US 12,265,615 B2
Systems and methods for binary code analysis
Matthew W Anderson, Idaho Falls, ID (US); Matthew R Sgambati, Rigby, ID (US); and Brandon S Biggs, Idaho Falls, UT (US)
Assigned to Battelle Energy Alliance, LLC, Idaho Falls, ID (US)
Filed by Battelle Energy Alliance, LLC, Idaho Falls, ID (US)
Filed on May 4, 2021, as Appl. No. 17/308,006.
Prior Publication US 2022/0358214 A1, Nov. 10, 2022
Int. Cl.

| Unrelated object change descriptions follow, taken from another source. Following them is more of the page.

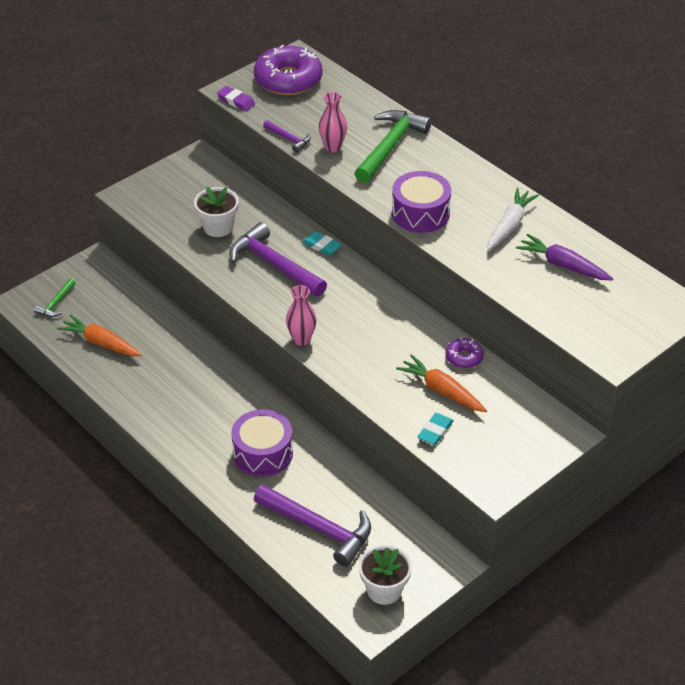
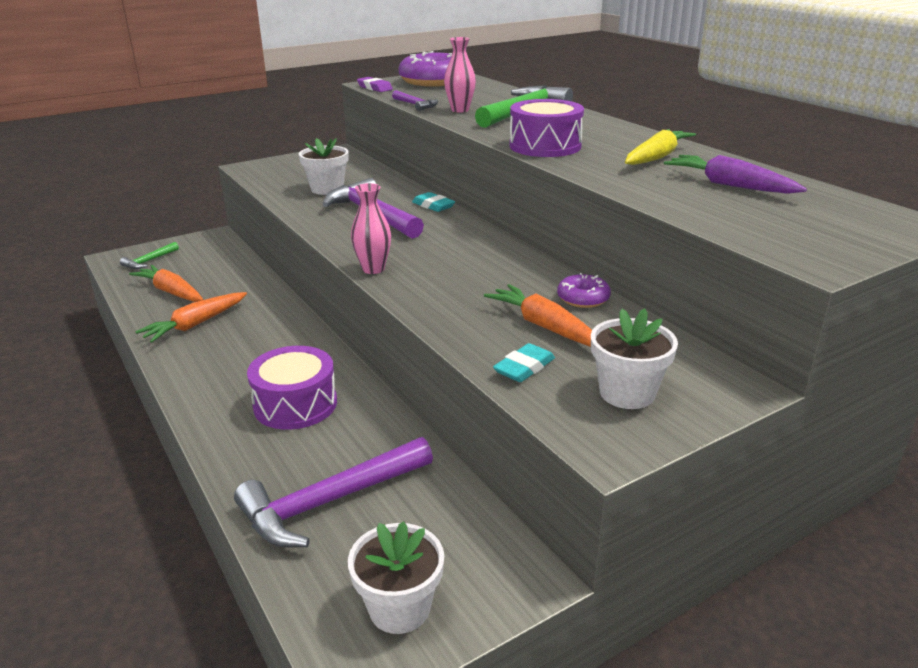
camera: 10 degrees right, 15 degrees down
purple hammer [254,484,371,567] -> purple hammer turned 105 degrees clockwise [234,437,433,548]
white carrot [487,188,539,250] -> yellow carrot [625,129,696,165]
none -> orange carrot [135,292,247,343]
none -> white flower pot [591,308,678,409]

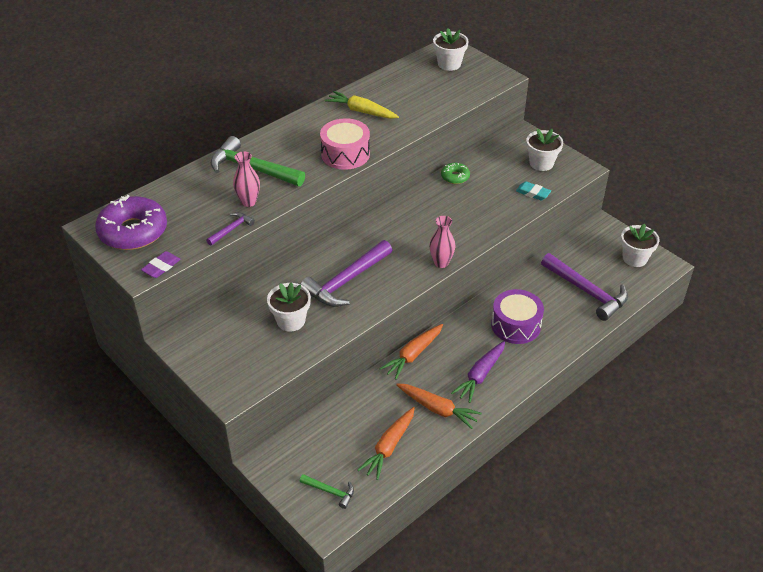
camera: 100 degrees left, 15 degrees up
turquoise eraser [412,192,455,212] -> none
orange carrot [484,284,592,347] -> orange carrot moved to [379,324,443,380]
purple drum [509,99,584,157] -> pink drum [320,118,370,170]
purple donut [557,273,611,308] -> green donut [441,163,470,184]
purple carrot [664,155,807,194] -> purple carrot moved to [451,341,505,403]
none -> white flower pot [433,28,469,71]

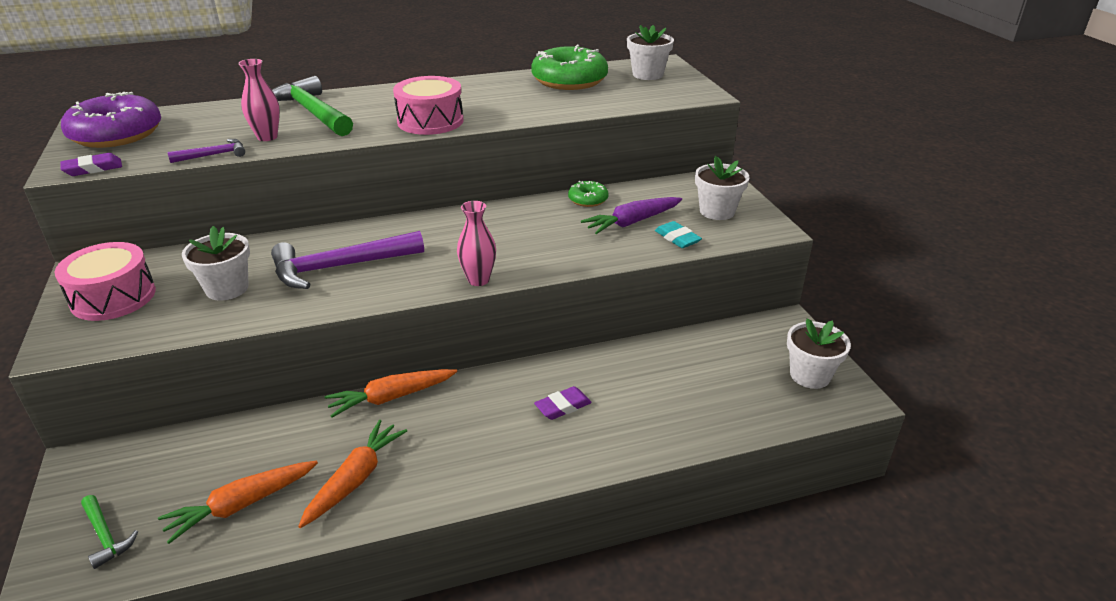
camera: 25 degrees right, 10 degrees down
yellow carrot [325,91,399,119] -> none
orange carrot [396,384,482,429] -> orange carrot turned 120 degrees counterclockwise [298,420,407,528]
purple carrot [451,341,505,403] -> purple carrot moved to [581,197,682,234]
purple drum [491,289,544,344] -> purple eraser [534,386,592,420]
purple hammer [541,253,628,321] -> none
none -> pink drum [55,242,156,321]
none -> green donut [531,45,608,90]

G06F 21/56 (2013.01); G06N 20/00 (2019.01)
CPC G06F 21/56 (2013.01) [G06N 20/00 (2019.01); G06F 2221/034 (2013.01)] 23 Claims
OG exemplary drawing
 
1. A method for binary code analysis, comprising:
generating human-readable code for a binary, the binary configured for execution on a high-performance computing system, wherein the human-readable code comprises a plurality of functional units, each functional unit comprising a respective instruction sequence, each instruction sequence comprising human-readable instructions derived from a respective function of the binary;
utilizing a machine-learned translation (MLT) model to translate instruction sequences of the human-readable code generated for the binary to semantic labels, wherein the MLT model is trained to translate human-readable code derived from functions of training binaries having known functional behaviors to semantic labels of a function classification language comprising a plurality of semantic labels, the function classification language comprising one or more semantic labels configured to characterize binary functions configured to implement unauthorized functionality; and
blocking execution of the binary on the high-performance computing system in response to translation of an instruction sequence of the human-readable code generated for the binary to a semantic label of the one or more semantic labels configured to characterize binary functions configured to implement unauthorized functionality.